▶ [WHAT YOU SHOULD DO]: Write out the part of the passage below on the China pavilion at Expo 2010 from "The China pavilion" to "museum in Asia.", word for word.

Design and construction
- Architect: He Jingtang

Website
- cp.expo2010.cn

= China pavilion at Expo 2010 =

2010 Expo Pavilion in Shanghai, China

The China pavilion at Expo 2010 (中国国家馆 (中國國家館, Zhōngguó guójiā guǎn)) in Pudong, Shanghai, colloquially known as the Oriental Crown (东方之冠 (東方之冠, Dōngfāng zhī Guān)), was the largest national pavilion at the Shanghai Expo and the largest display in the history of the World Expo. It was also the most expensive pavilion at the Shanghai Expo, having cost an estimated US$220 million. The pavilion showcased China's civilization and modern achievements by combining traditional and contemporary elements in its architecture, landscaping and exhibits. After the end of the Expo 2010, the building was converted to a museum. On October 1, 2012, it was reopened as the China Art Museum, the largest art museum in Asia.

==Location==
The building is located halfway along the Expo Axis on its eastern side in Zone A of the Expo Park. The pavilion lies directly to the east of the Theme pavilions and to the north of the Hong Kong and Macau pavilions.

▶ [SUPPLIED MATERIAL]:

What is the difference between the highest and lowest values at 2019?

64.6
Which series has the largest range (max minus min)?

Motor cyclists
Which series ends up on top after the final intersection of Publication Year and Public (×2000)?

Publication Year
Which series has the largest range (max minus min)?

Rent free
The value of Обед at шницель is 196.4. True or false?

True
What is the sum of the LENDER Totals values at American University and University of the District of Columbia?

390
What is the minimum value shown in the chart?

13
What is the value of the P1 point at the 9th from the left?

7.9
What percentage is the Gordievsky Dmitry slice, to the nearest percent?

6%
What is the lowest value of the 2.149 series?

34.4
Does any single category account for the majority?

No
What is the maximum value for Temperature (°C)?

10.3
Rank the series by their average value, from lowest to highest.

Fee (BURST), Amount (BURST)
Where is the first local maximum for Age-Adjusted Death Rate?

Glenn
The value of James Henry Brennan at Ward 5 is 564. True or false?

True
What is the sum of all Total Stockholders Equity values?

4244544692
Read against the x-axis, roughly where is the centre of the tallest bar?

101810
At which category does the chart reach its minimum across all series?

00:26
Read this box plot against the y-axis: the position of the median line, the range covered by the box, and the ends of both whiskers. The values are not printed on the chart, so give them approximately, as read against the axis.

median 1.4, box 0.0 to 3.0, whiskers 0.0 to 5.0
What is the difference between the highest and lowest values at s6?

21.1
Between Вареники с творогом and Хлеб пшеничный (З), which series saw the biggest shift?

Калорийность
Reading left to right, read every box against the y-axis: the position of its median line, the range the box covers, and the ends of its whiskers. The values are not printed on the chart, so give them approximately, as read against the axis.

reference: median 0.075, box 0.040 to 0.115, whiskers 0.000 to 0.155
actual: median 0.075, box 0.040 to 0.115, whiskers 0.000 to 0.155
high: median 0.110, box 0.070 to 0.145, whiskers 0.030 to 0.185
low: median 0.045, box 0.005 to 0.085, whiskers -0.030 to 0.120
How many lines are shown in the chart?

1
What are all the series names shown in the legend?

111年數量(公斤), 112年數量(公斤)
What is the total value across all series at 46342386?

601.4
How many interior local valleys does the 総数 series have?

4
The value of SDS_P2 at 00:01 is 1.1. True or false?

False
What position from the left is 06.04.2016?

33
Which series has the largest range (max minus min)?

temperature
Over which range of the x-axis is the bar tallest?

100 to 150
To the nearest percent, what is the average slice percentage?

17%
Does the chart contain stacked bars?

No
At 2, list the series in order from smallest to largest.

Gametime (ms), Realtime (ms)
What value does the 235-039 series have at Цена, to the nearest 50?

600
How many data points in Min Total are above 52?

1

▶ [SOLUTION TO THIS TASK]:
The China pavilion at Expo 2010 (中国国家馆 (中國國家館, Zhōngguó guójiā guǎn)) in Pudong, Shanghai, colloquially known as the Oriental Crown (东方之冠 (東方之冠, Dōngfāng zhī Guān)), was the largest national pavilion at the Shanghai Expo and the largest display in the history of the World Expo. It was also the most expensive pavilion at the Shanghai Expo, having cost an estimated US$220 million. The pavilion showcased China's civilization and modern achievements by combining traditional and contemporary elements in its architecture, landscaping and exhibits. After the end of the Expo 2010, the building was converted to a museum. On October 1, 2012, it was reopened as the China Art Museum, the largest art museum in Asia.